Pilkada dalam Perspektif Konstitusi
Secara konstitusional, UUD 1945 tidak menutup ruang bagi variasi mekanisme pemilihan kepala daerah. Konstitusi hanya menegaskan bahwa kepala daerah dipilih secara demokratis. Frasa ini membuka ruang tafsir, namun sekaligus memuat batas etik dan prinsipil.
Demokratis tidak boleh dimaknai semata prosedural, apalagi direduksi menjadi transaksi elit di ruang tertutup.
Pengalaman Pilkada Langsung dan Partisipasi Rakyat
Pengalaman dua dekade pilkada langsung menunjukkan adanya kemajuan signifikan dalam partisipasi politik warga. Rakyat tidak lagi menjadi penonton, melainkan subjek penentu arah kepemimpinan daerah.
Meski diakui terdapat ekses berupa biaya politik tinggi, konflik elektoral, hingga politik uang, problem tersebut lebih tepat dibaca sebagai persoalan tata kelola pemilu dan penegakan hukum. Dengan demikian, persoalan ini tidak seharusnya dijadikan alasan untuk mencabut hak pilih warga.
Pilkada Melalui DPRD dan Risiko Demokrasi Elitis
Di sisi lain, wacana pilkada melalui DPRD kerap diklaim lebih efisien dan minim konflik. Namun perlu ditegaskan, efisiensi tidak identik dengan legitimasi.
Pemilihan oleh DPRD berisiko menjauhkan rakyat dari proses pengambilan keputusan strategis, serta membuka ruang kompromi politik yang sulit diawasi publik. Dalam konteks ini, jarak antara rakyat dan kekuasaan justru berpotensi semakin melebar.

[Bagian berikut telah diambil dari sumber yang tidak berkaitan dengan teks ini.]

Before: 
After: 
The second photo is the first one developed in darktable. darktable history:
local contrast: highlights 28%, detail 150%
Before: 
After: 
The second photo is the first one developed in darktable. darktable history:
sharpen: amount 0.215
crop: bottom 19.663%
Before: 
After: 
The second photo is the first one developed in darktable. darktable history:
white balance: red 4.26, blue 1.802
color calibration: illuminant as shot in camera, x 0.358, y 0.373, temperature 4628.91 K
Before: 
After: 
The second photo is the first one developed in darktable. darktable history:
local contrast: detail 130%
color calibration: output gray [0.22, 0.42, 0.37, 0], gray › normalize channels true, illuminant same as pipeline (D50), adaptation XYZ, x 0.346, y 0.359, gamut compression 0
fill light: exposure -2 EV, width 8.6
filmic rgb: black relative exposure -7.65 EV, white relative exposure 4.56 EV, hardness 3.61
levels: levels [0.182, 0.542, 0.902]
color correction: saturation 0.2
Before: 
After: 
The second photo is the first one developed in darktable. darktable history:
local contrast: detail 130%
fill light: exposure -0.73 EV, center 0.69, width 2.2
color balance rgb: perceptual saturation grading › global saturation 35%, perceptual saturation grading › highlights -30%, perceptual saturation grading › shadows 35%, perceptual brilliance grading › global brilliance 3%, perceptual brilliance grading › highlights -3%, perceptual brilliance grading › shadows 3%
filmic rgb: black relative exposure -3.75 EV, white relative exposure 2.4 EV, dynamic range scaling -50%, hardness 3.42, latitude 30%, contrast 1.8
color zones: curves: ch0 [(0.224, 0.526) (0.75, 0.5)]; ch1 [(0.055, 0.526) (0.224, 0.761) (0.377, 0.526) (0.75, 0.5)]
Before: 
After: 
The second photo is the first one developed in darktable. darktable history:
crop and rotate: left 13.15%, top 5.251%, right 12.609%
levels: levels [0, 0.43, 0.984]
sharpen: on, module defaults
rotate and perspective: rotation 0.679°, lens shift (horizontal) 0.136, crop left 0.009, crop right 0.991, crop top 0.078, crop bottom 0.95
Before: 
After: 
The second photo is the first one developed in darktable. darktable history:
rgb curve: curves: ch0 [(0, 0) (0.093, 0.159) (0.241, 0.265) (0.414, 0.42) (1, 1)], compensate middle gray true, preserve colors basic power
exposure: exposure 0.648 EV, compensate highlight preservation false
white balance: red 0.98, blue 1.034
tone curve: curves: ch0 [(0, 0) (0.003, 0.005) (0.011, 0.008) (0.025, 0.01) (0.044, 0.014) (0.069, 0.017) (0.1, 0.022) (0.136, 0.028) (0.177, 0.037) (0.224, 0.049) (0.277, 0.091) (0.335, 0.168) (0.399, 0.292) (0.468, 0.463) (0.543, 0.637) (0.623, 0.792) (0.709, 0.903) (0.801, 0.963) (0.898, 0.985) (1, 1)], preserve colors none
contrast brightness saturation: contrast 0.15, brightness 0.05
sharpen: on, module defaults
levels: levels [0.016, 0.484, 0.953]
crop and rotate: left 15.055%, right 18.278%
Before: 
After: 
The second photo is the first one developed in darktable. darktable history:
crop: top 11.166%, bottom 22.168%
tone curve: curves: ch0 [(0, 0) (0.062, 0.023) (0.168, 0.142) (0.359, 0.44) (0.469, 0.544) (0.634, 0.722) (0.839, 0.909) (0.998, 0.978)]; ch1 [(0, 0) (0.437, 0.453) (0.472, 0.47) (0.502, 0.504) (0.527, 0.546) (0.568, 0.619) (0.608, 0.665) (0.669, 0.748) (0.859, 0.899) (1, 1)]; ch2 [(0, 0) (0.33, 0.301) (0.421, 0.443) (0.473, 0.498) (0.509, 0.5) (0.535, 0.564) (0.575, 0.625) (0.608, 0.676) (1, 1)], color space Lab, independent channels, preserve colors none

Pandangan Mahkamah Konstitusi tentang Kedaulatan Rakyat
Dalam beberapa putusannya, Mahkamah Konstitusi secara konsisten menempatkan prinsip kedaulatan rakyat dan partisipasi bermakna sebagai roh demokrasi. Demokrasi tidak cukup hanya sah secara formal, tetapi harus menghadirkan keterlibatan warga yang nyata dan adil.
Tafsir ini menjadi pengingat bahwa desain pilkada harus selalu berpijak pada penguatan hak politik rakyat, bukan sekadar kemudahan administratif.
Memperkuat Pilkada Langsung melalui Reformasi Sistem
Karena itu, alih-alih memutar kembali jarum sejarah, pembenahan pilkada semestinya difokuskan pada perbaikan sistem. Hal ini meliputi penguatan pengawasan, transparansi pendanaan politik, serta penegakan hukum yang tegas dan konsisten.
Pilkada langsung masih relevan sebagai instrumen demokrasi lokal, sepanjang negara hadir memastikan keadilan kompetisi dan perlindungan hak pilih warga.
Menjaga pilkada langsung berarti menjaga kepercayaan rakyat bahwa suaranya masih menentukan. Dalam demokrasi, kepercayaan publik adalah modal yang tak tergantikan.